Un des signes de l’exaspération de Téhéran vis-à-vis d’Al-Qaida est l’extradition, vers la Mauritanie, le 2 avril 2011, de Mahfouz Ould al-Walid – alias Abou Hafs al Mauritani – un important idéologue islamique. Jamais auparavant Téhéran n’avait extradé vers un pays demandeur un activiste d’Al-Qaida présent en Iran. Au pire, ils étaient renvoyés vers un pays qui leur faisait un bon accueil comme le Pakistan. Le 24 avril 2012, en représailles à la politique de Téhéran jugée hostile à Al-Qaida, des activistes ont attaqué à la voiture piégée les bureaux de l’attaché culturel iranien à Damas – en fait, une représentation du Vevak (le ministère du Renseignement iranien) en Syrie.
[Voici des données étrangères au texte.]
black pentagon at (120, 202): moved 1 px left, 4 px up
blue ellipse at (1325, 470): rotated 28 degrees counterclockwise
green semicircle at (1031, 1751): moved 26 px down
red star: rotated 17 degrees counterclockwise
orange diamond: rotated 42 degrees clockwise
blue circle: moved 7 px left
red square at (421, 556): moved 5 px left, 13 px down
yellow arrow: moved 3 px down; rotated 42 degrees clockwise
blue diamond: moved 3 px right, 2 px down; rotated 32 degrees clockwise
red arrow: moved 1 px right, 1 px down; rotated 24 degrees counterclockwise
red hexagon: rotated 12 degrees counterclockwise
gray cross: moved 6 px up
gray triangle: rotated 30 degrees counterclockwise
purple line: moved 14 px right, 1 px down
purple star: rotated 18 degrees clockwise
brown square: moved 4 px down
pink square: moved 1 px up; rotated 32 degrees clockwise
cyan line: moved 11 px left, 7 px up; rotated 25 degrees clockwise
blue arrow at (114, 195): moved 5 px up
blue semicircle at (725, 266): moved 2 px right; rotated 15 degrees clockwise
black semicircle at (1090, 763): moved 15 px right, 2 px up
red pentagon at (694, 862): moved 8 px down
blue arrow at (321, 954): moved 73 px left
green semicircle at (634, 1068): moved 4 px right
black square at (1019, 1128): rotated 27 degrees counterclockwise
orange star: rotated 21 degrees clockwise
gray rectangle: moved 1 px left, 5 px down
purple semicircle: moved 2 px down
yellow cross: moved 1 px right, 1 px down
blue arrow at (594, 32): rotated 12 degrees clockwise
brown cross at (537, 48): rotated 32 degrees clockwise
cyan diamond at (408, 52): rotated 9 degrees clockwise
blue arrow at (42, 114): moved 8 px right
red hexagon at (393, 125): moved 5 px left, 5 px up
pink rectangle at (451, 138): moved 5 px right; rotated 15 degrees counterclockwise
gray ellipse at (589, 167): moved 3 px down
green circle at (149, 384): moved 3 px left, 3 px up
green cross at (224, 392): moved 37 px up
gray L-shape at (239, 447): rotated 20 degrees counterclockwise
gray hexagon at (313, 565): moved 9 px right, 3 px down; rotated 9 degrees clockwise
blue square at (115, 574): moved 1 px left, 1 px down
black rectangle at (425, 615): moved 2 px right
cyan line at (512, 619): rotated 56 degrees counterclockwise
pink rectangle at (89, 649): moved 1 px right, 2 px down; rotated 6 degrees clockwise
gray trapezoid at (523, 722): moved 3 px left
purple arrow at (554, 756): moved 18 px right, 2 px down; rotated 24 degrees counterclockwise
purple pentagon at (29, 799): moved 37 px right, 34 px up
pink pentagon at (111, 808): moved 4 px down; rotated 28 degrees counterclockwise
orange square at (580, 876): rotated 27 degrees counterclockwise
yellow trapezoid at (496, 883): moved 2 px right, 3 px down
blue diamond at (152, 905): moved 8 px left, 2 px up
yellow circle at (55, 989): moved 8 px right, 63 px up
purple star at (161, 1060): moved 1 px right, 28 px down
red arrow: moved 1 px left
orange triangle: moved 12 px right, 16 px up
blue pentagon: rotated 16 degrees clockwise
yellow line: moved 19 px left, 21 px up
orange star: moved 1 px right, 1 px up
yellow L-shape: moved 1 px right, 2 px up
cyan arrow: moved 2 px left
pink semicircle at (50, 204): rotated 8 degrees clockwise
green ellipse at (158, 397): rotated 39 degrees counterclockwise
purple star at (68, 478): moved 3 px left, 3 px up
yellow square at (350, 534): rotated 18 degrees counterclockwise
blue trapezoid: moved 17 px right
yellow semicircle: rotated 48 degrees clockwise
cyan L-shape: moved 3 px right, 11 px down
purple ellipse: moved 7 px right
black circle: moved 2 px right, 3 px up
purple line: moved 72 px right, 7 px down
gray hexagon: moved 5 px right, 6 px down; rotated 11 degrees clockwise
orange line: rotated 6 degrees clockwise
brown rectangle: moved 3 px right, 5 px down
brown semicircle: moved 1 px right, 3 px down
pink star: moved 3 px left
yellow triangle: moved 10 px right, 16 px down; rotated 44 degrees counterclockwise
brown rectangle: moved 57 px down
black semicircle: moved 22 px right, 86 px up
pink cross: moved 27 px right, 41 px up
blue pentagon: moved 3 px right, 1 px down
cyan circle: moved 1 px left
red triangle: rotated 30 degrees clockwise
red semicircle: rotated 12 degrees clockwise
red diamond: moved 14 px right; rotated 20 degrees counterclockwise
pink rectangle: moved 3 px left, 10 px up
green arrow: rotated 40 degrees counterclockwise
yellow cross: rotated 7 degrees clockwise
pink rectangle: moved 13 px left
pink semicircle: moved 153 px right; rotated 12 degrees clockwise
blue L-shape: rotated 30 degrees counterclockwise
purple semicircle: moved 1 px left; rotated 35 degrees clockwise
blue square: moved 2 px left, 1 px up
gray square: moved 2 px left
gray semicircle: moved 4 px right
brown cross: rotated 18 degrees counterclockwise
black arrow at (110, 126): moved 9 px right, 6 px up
A noter cependant qu’al-Walid vit désormais en liberté après s’être engagé à ne plus entretenir de contact avec des mouvements prônant la violence.
A noter que la branche d’Al-Qaida en Iran a longtemps été dirigée par l’Egyptien Saif al-Adel, qui était un « protégé » d’Ayman al-Zawahiri. Toutefois, ce dernier avait également été placé en résidence surveillée et n’était parvenu à partir qu’en 2010, échangé contre Hesmattollah Attazardeh, un diplomate iranien enlevé au Pakistan, en 2008[4]. Après la mort d’Oussama Ben Laden, il a même été question qu’il prenne la direction d’Al-Qaida, n’étant devancé qu’au dernier moment par Al-Zawahiri, plus connu à l’international. Il se trouverait actuellement au Waziristan, dans les zones tribales pakistanaises, mais il n’est pas exclu qu’il se retrouve bientôt en Syrie.
Téhéran apporte son soutien actif au régime syrien, particulièrement en lui « prêtant » des membres de la force Al-Qods des Gardiens de la Révolution. Ironie du sort, c’est cette unité comparable à un « service action » qui a encadré la branche iranienne d’Al-Qaida pendant des années. Toutefois, comme Al-Qods connaît bien ces activistes qu’elle a contribué à former, cette force pourrait se montrer redoutablement efficace dans l’avenir.
Par contre, il faut se souvenir que Téhéran a toujours su se montrer extrêmement pragmatique. C’est pour cette raison que des contacts discrets auraient été noués avec une partie de l’opposition syrienne. En cas de retournement de la situation, cela pourrait lui être utile. Il est également possible que la force Al-Qods continue à garder sous la main une branche d’Al-Qaida à base de djihadistes étrangers. En effet, cela est bien pratique pour mener des opérations clandestines sous un autre pavillon.
Les actions les plus redoutables menées aujourd’hui contre le pouvoir syrien sont majoritairement le fait des groupes dépendant d’Al-Qaida. Leur professionnalisme est bien supérieur à celui des membres de l’ASL, composée essentiellement d’appelés du contingent et d’officiers subalternes peu aguerris. Dans certains endroits, des incidents sont même signalés entre combattants internationalistes et membres de l’ASL, lesquels ne voient pas l’arrivée d’activistes étrangers d’un bon oeil.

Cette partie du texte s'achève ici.